WASHINGTON - President Bush and Secretary of State Condoleezza Rice yesterday expressed concern that the commitment of NATO allies in Afghanistan might be flagging and warned against allowing the country to again become a cauldron for extremism.
In separate news conferences yesterday, Bush and Rice made clear that the United States cannot accept Afghanistan as a failed state where al Qaeda is able to regroup and from which it will launch terrorist strikes like the Sept. 11, 2001, attacks.
"My biggest concern is that people say, 'Well, we're kind of tired of Afghanistan and, therefore, we think we're going to leave,' " Bush said at the White House. "That would be my biggest concern."
Later, Rice made the same point at a joint news conference at the State Department with Canadian Foreign Minister Maxime Bernier. The Canadian government and parliament will begin debate early next year on whether to extend Canada's military operations in Afghanistan beyond its current mandate, which ends in February 2009.
"Afghanistan as a failed state was, of course, very much the near-term cause for the emergence of a trained and capable al Qaeda," Rice said. "It is an absolutely essential mission to stabilize Afghanistan. We learned the hard way what happens when we allow a failed state to emerge in Afghanistan."
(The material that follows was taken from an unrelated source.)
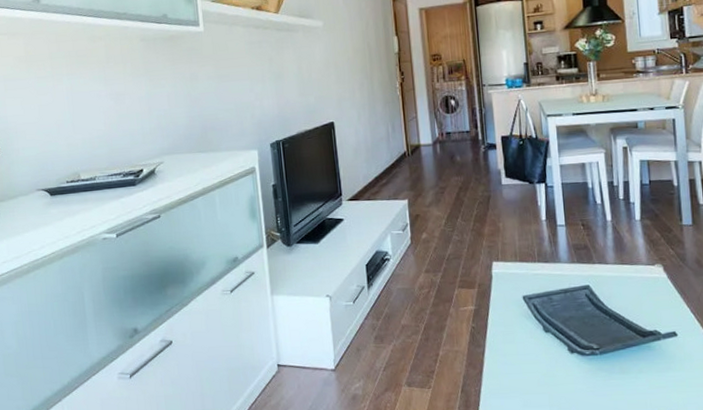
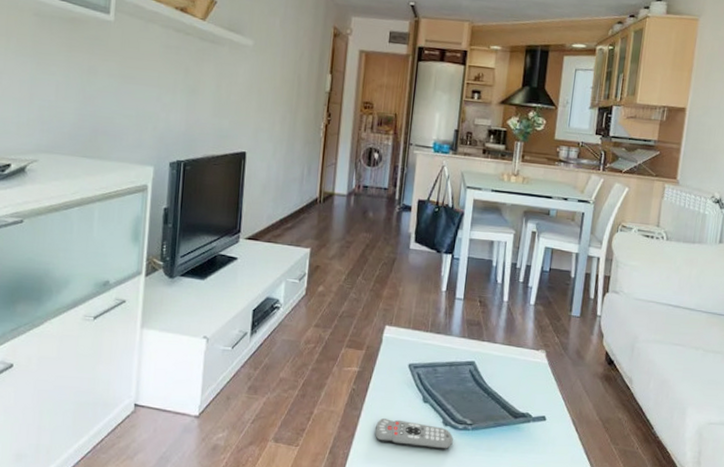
remote control: none [502,352,583,378] -> present [375,418,453,450]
"It was the United States that was attacked on Sept. 11 but, of course, it could have been any of us, and it has been others, as well," she said. "We just have to remember that in the war on terror, what we're trying to do is to help states like Afghanistan become self-sustaining states that are not going to be safe havens for terrorists."
The Bush administration has launched a wide-ranging review of its policy in Afghanistan to ensure that gains made since the radical Islamist Taliban regime was ousted in 2001 are not lost and to bolster Afghan President Hamid Karzai's nascent government. Bush is holding regular videoconferences with Karzai to discuss the situation.
Bush and Rice lavished praise on Canada, other NATO allies and nonalliance members that have troops in Afghanistan.
"I would like to praise the Brits, the Canadians, the Dutch, the Danes and other countries for their contributions - the Aussies for their contribution of shooters, fighters, people that are willing to be on the frontline of this battle," Bush said. "These are brave souls."
Australia is not a NATO member, but in her comments Rice stressed the need of "the entire alliance to share in the responsibilities of this most important mission that NATO has taken on . . . we are working with all of the allies to make sure that the responsibilities are spread more evenly."
Speaking specifically about Canada, which has 1,700 troops in and around the southern Afghan city of Kandahar, where insurgent activity is high, Rice called Ottawa's contribution "invaluable and effective. Canada is sharing in that responsibility. Canada is pulling its weight."
Because of their deployment in Kandahar, Canadian troops are taking high numbers of casualties, with 73 combat deaths, and there is growing public unease in Canada about the mission. A panel appointed by Prime Minister Stephen Harper is due to present a report on Canada's role late next month, after which parliament will consider how the country should proceed.
Bernier said he hoped "that will be a vote to have a strong commitment for the international community."
"Yes, we suffer a lot of casualties," he said. "But that being said, we still have to be sure that this part of the country will be secure. You cannot have economic development without security. You cannot have prosperity without security. It's a dangerous mission, but it's a mission that we're proud of."
Besides fears that Canada night back off its commitment, the Bush administration is concerned that other members of NATO are not stepping up to do their fair military share in Afghanistan.